= Beginning of Section =

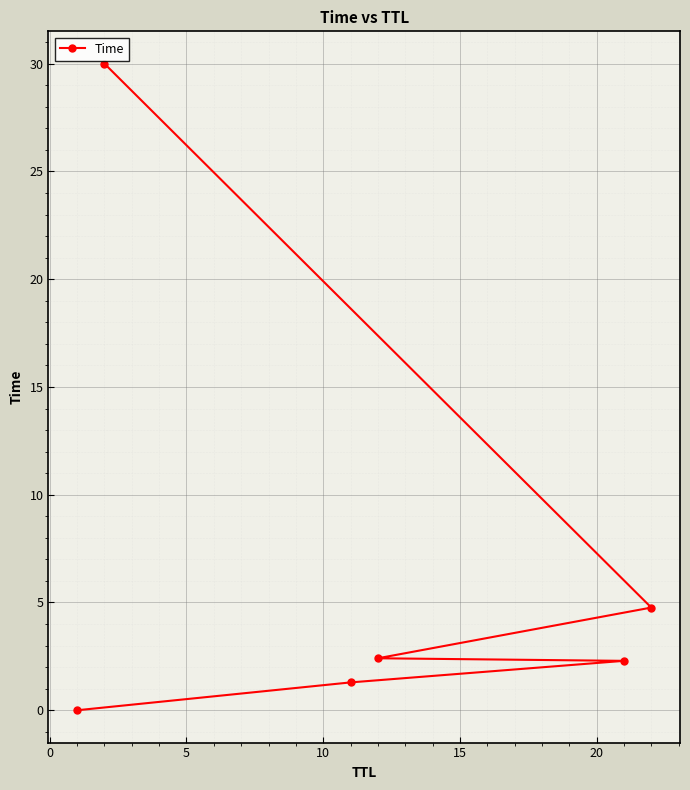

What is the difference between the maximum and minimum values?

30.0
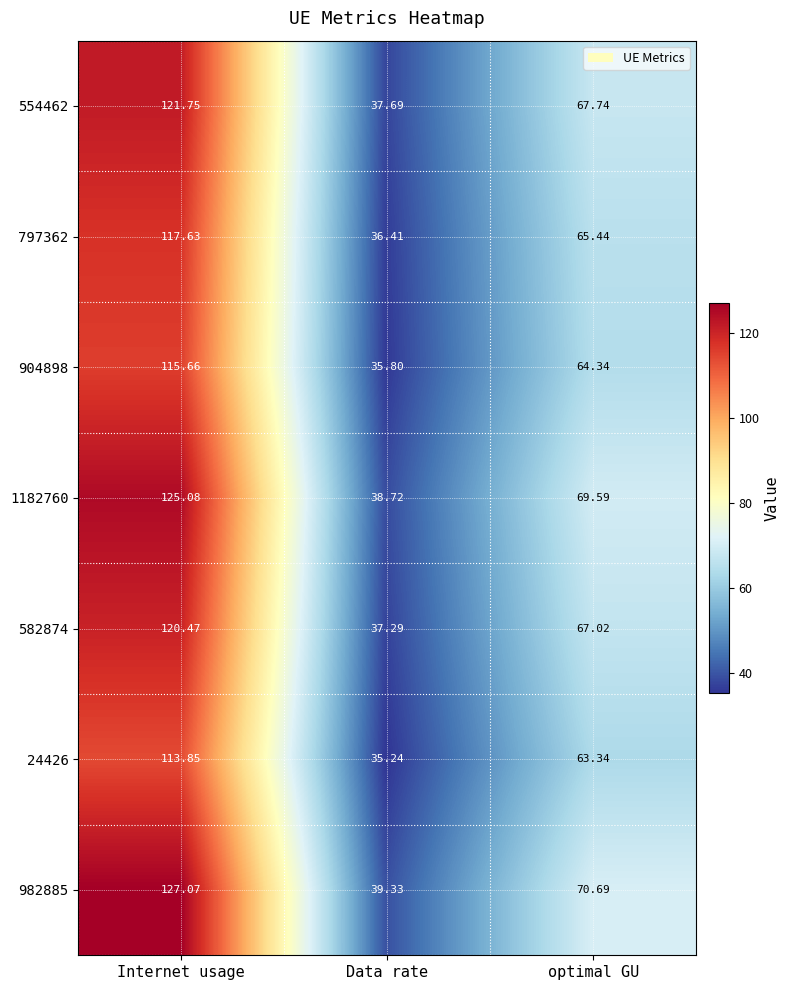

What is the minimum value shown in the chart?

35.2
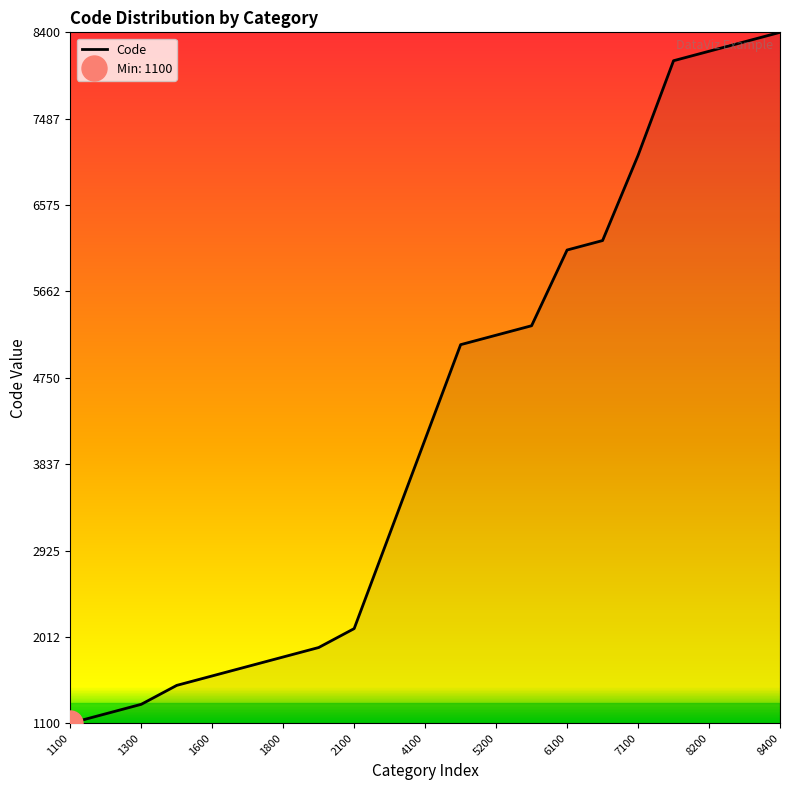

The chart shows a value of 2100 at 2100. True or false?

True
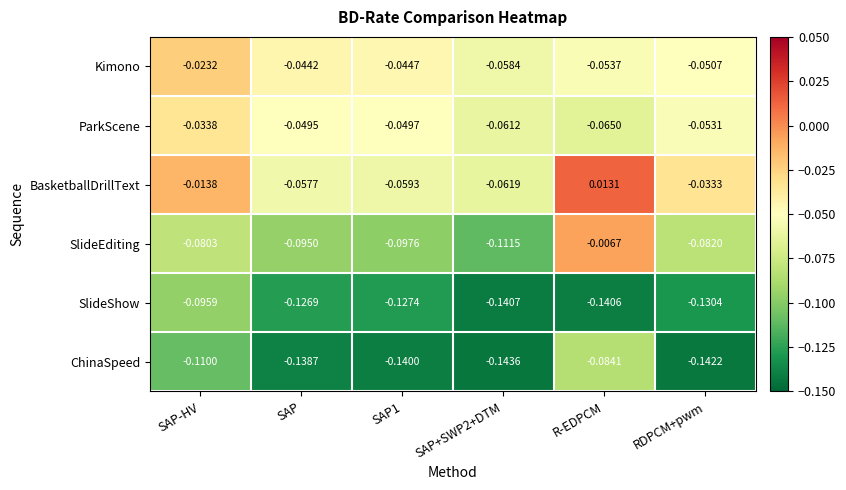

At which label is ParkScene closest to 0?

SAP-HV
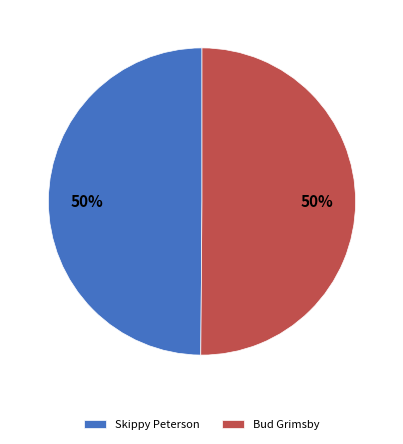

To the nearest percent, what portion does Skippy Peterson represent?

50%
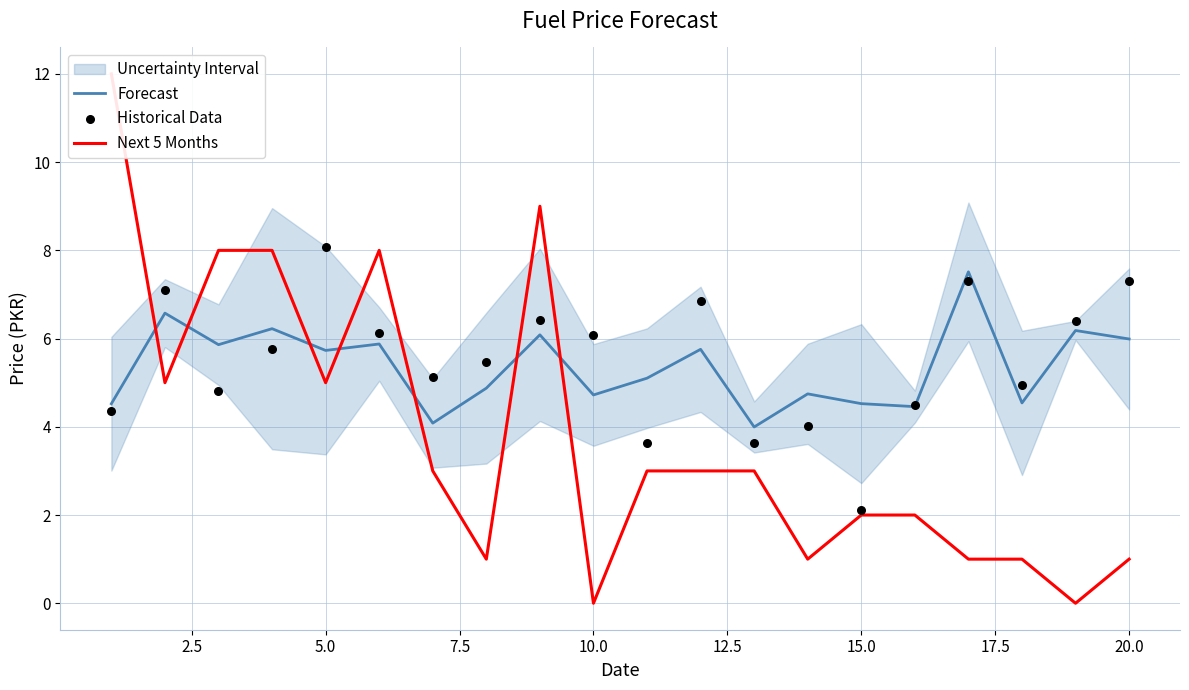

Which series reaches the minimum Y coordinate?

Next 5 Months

= End of Section =

### ASSIGNED TASK
Reproduce the rows above verbatim, omitting the pictures.

### WRITTEN RESPONSE
What is the difference between the maximum and minimum values?

30.0

What is the minimum value shown in the chart?

35.2

The chart shows a value of 2100 at 2100. True or false?

True

At which label is ParkScene closest to 0?

SAP-HV

To the nearest percent, what portion does Skippy Peterson represent?

50%

Which series reaches the minimum Y coordinate?

Next 5 Months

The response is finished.